L’Afrique demeure le continent où la situation de la sécurité alimentaire est la plus précaire au monde, avec des niveaux relativement bas de productivité agricole, de faibles revenus ruraux et des taux élevés de malnutrition, « malgré les progrès économiques conséquents et les succès obtenus dans le secteur agricole », déplore l’Organisation des Nations Unies pour l’alimentation et l’agriculture (FAO).

Ouvrant lundi à Tunis la 28ème Conférence régionale de la FAO pour l’Afrique, M. Bukar Tijani, Sous-Directeur général de la FAO et Représentant régional pour l’Afrique, a invité « les ministres africains de l’agriculture à l’action afin d’accélérer les investissements et les transformations en faveur des petits exploitants agricoles, notamment les jeunes et les femmes », indique un communiqué parvenu mardi à APA.

« L’Afrique affiche depuis 1999 une croissance économique soutenue, accompagnée d’indicateurs améliorés de gouvernance et de développement humain.

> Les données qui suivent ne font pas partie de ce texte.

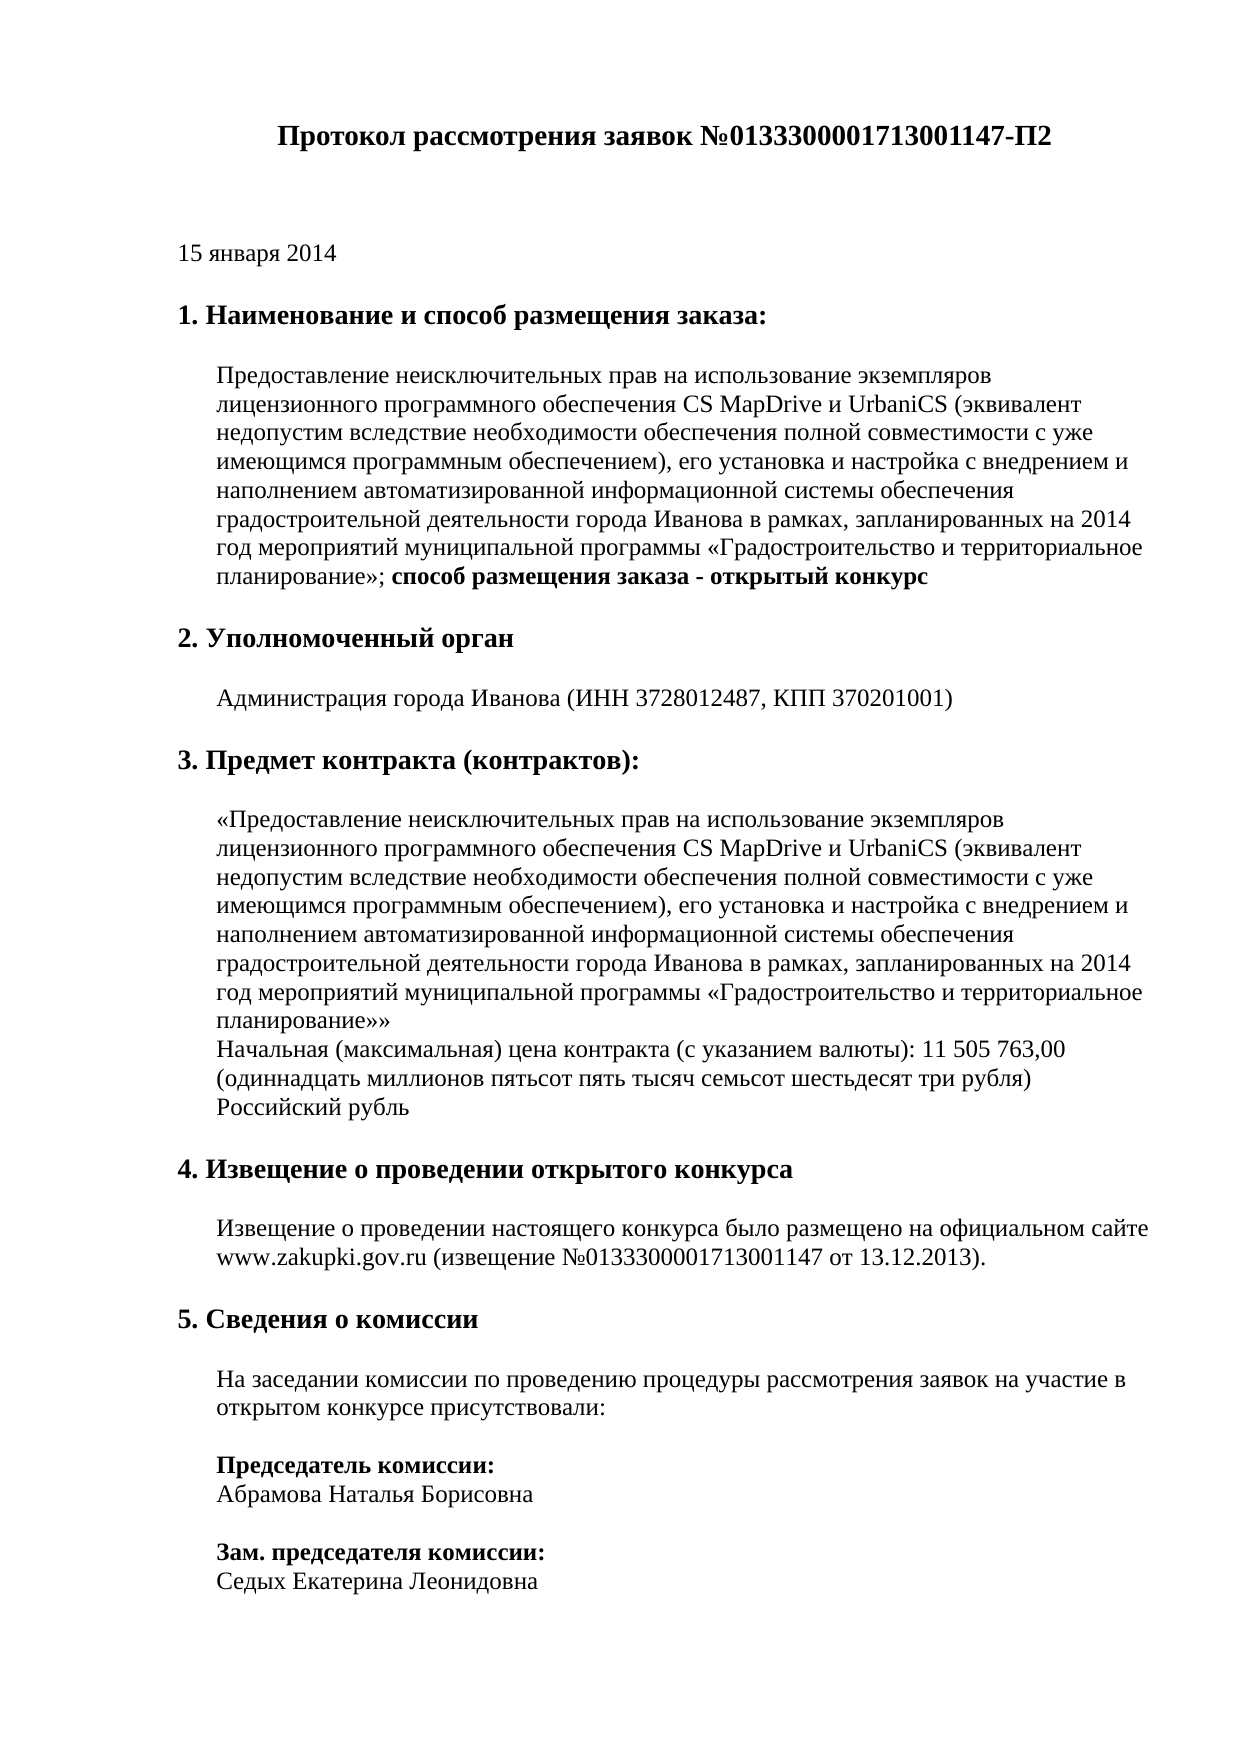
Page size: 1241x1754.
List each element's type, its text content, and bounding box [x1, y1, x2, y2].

text 3. Предмет контракта (контрактов): [177, 743, 1152, 775]
text 1. Наименование и способ размещения заказа: [177, 298, 1152, 331]
text Зам. председателя комиссии: Седых Екатерина Леонидовна [216, 1537, 1152, 1594]
text «Предоставление неисключительных прав на использование экземпляров лицензионного программного обеспечения CS MapDrive и UrbaniCS (эквивалент недопустим вследствие необходимости обеспечения полной совместимости с уже имеющимся программным обеспечением), его установка и настройка с внедрением и наполнением автоматизированной информационной системы обеспечения градостроительной деятельности города Иванова в рамках, запланированных на 2014 год мероприятий муниципальной программы «Градостроительство и территориальное планирование»» Начальная (максимальная) цена контракта (с указанием валюты): 11 505 763,00 (одиннадцать миллионов пятьсот пять тысяч семьсот шестьдесят три рубля) Российский рубль [216, 804, 1152, 1121]
text 5. Сведения о комиссии [177, 1302, 1152, 1334]
text Администрация города Иванова (ИНН 3728012487, КПП 370201001) [216, 683, 1152, 711]
text 2. Уполномоченный орган [177, 621, 1152, 653]
text Протокол рассмотрения заявок №0133300001713001147-П2 [177, 118, 1152, 152]
text На заседании комиссии по проведению процедуры рассмотрения заявок на участие в открытом конкурсе присутствовали: [216, 1364, 1152, 1421]
text Предоставление неисключительных прав на использование экземпляров лицензионного программного обеспечения CS MapDrive и UrbaniCS (эквивалент недопустим вследствие необходимости обеспечения полной совместимости с уже имеющимся программным обеспечением), его установка и настройка с внедрением и наполнением автоматизированной информационной системы обеспечения градостроительной деятельности города Иванова в рамках, запланированных на 2014 год мероприятий муниципальной программы «Градостроительство и территориальное планирование»; способ размещения заказа - открытый конкурс [216, 360, 1152, 590]
text 4. Извещение о проведении открытого конкурса [177, 1152, 1152, 1184]
text 15 января 2014 [177, 181, 1152, 267]
text Председатель комиссии: Абрамова Наталья Борисовна [216, 1450, 1152, 1508]
text Извещение о проведении настоящего конкурса было размещено на официальном сайте www.zakupki.gov.ru (извещение №0133300001713001147 от 13.12.2013). [216, 1213, 1152, 1271]
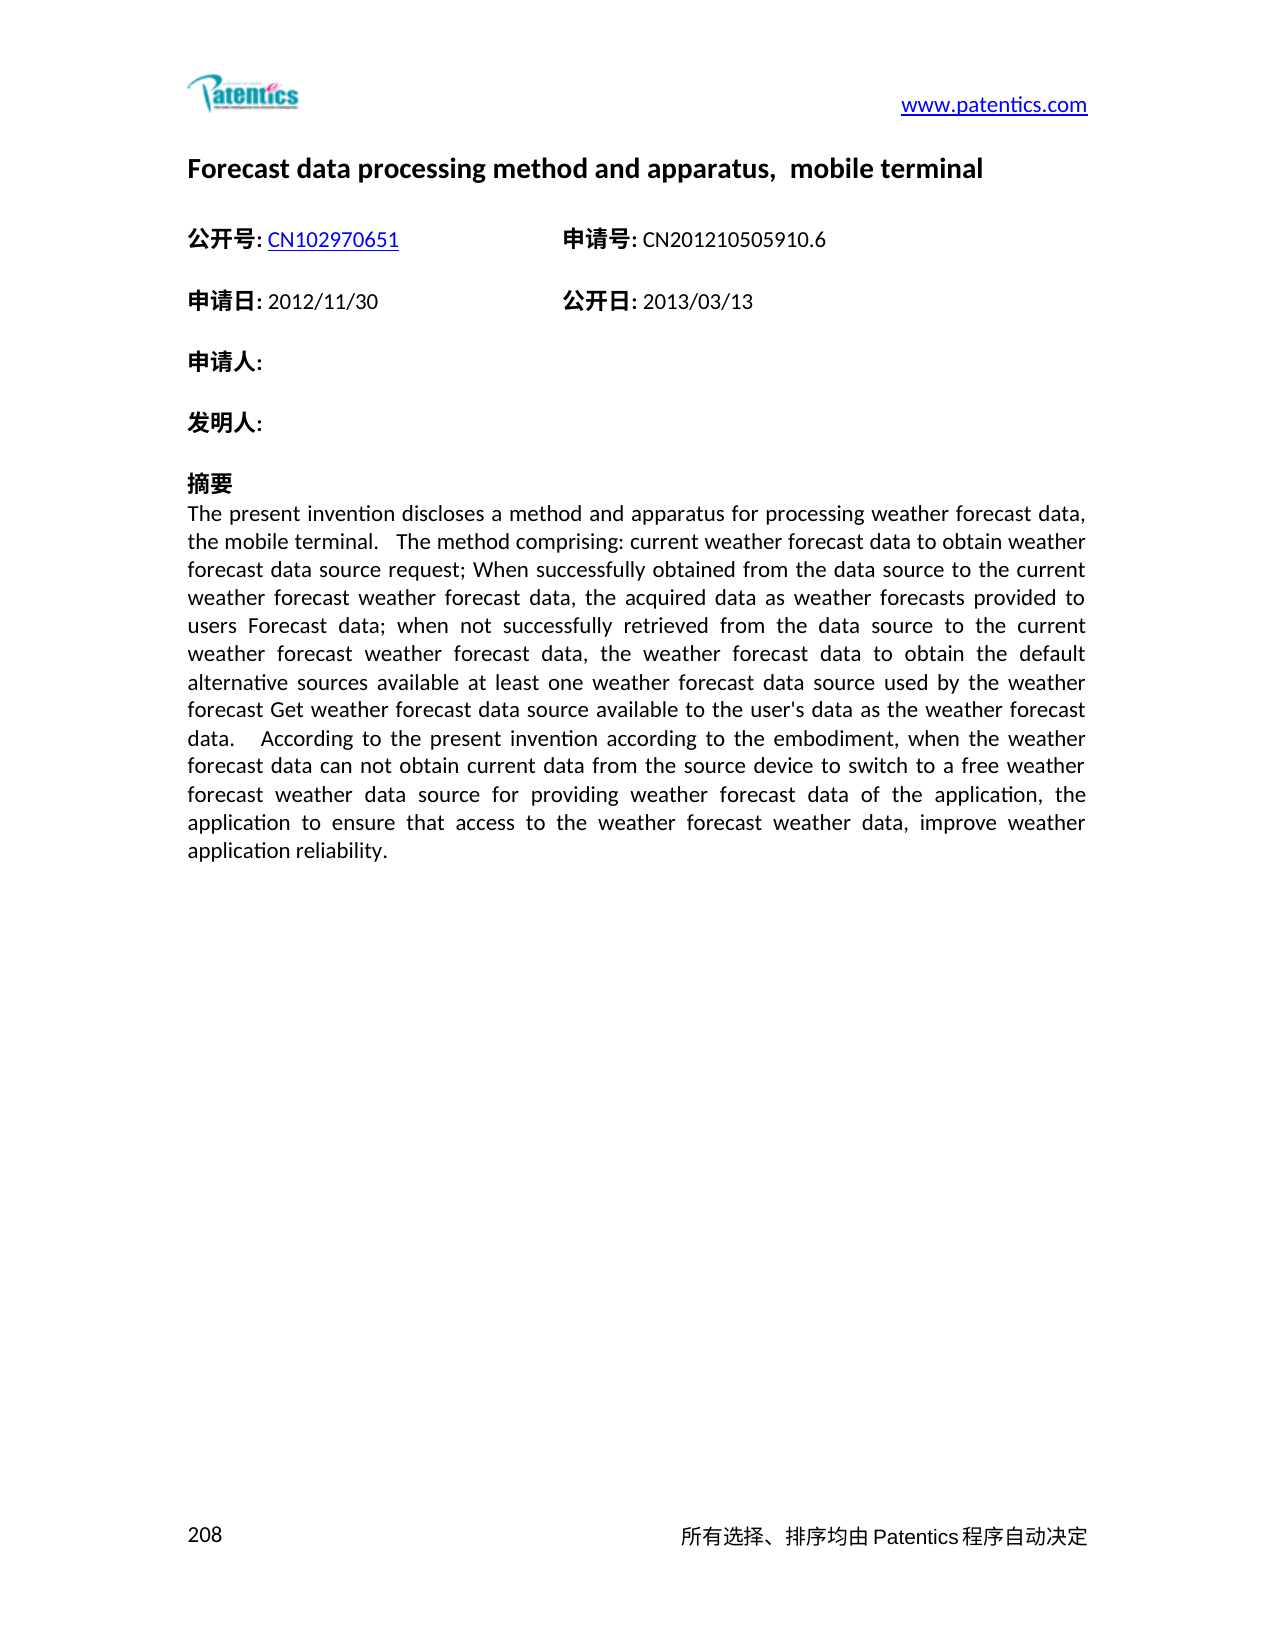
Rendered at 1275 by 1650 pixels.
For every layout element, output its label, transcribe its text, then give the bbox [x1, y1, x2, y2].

text Forecast data processing method and apparatus, mobile terminal [187, 150, 1087, 186]
text 申请人: [187, 344, 1087, 377]
text 发明人: [187, 405, 1087, 438]
picture [187, 74, 301, 113]
text 摘要 [187, 466, 1087, 499]
text 公开号: CN102970651 申请号: CN201210505910.6 [187, 221, 1087, 254]
text The present invention discloses a method and apparatus for processing weather forecast data, the mobile terminal. The method comprising: current weather forecast data to obtain weather forecast data source request; When successfully obtained from the data source to the current weather forecast weather forecast data, the acquired data as weather forecasts provided to users Forecast data; when not successfully retrieved from the data source to the current weather forecast weather forecast data, the weather forecast data to obtain the default alternative sources available at least one weather forecast data source used by the weather forecast Get weather forecast data source available to the user's data as the weather forecast data. According to the present invention according to the embodiment, when the weather forecast data can not obtain current data from the source device to switch to a free weather forecast weather data source for providing weather forecast data of the application, the application to ensure that access to the weather forecast weather data, improve weather application reliability. [187, 499, 1087, 864]
text 申请日: 2012/11/30 公开日: 2013/03/13 [187, 282, 1087, 316]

A l’heure actuelle, sept économies à plus forte croissance du monde sur dix sont situées en Afrique et le Fonds monétaire international estime que la croissance économique de l’Afrique subsaharienne sera de 6,1% en 2014 », poursuit le communiqué.

La même source indique qu’en 2000-2010, le PIB annuel total de l’Afrique a progressé en moyenne de 4,8%, contre 2,1% durant la décennie précédente.

« Parallèlement, les taux de croissance du PIB agricole pendant les mêmes périodes étaient respectivement de 3,2% et 3% », fait remarquer la FAO, ajoutant que « le continent a remporté une série de succès dans divers domaines de l’agriculture, à savoir : intensification de la production d’aliments de base, variétés améliorées de bananes en Afrique orientale et centrale, variétés de maïs à haut rendement en Afrique orientale et australe, et gains de productivité dans la culture du coton au Burkina Faso et au Mali, et dans la théiculture et la floriculture en Afrique de l’Est ».

Pour M. Tijani, « la question est de savoir comment les dirigeants africains peuvent tirer parti de ces acquis en élaborant des politiques agricoles et fiscales stables encourageant l’investissement, conformément aux engagements pris dans la Déclaration de Maputo il y a 10 ans, et en renforçant les mécanismes de gouvernance et de responsabilité qui contribuent à une mise en œuvre plus systémique des politiques et programmes ».

La Conférence de Tunis qui prend fin vendredi, préconisera, selon le communiqué, « l’établissement de conditions favorables pour éliminer la faim sur le continent d’ici 2025 en misant essentiellement sur l’exploitation du potentiel durable de l’agriculture, des pêches, de l’élevage et de la foresterie afin de fournir des emplois et des revenus aux jeunes, aux femmes et aux hommes africains en quête de sécurité alimentaire et nutritionnelle, ainsi que des entreprises agroalimentaires visant à accroître les revenus des ménages ».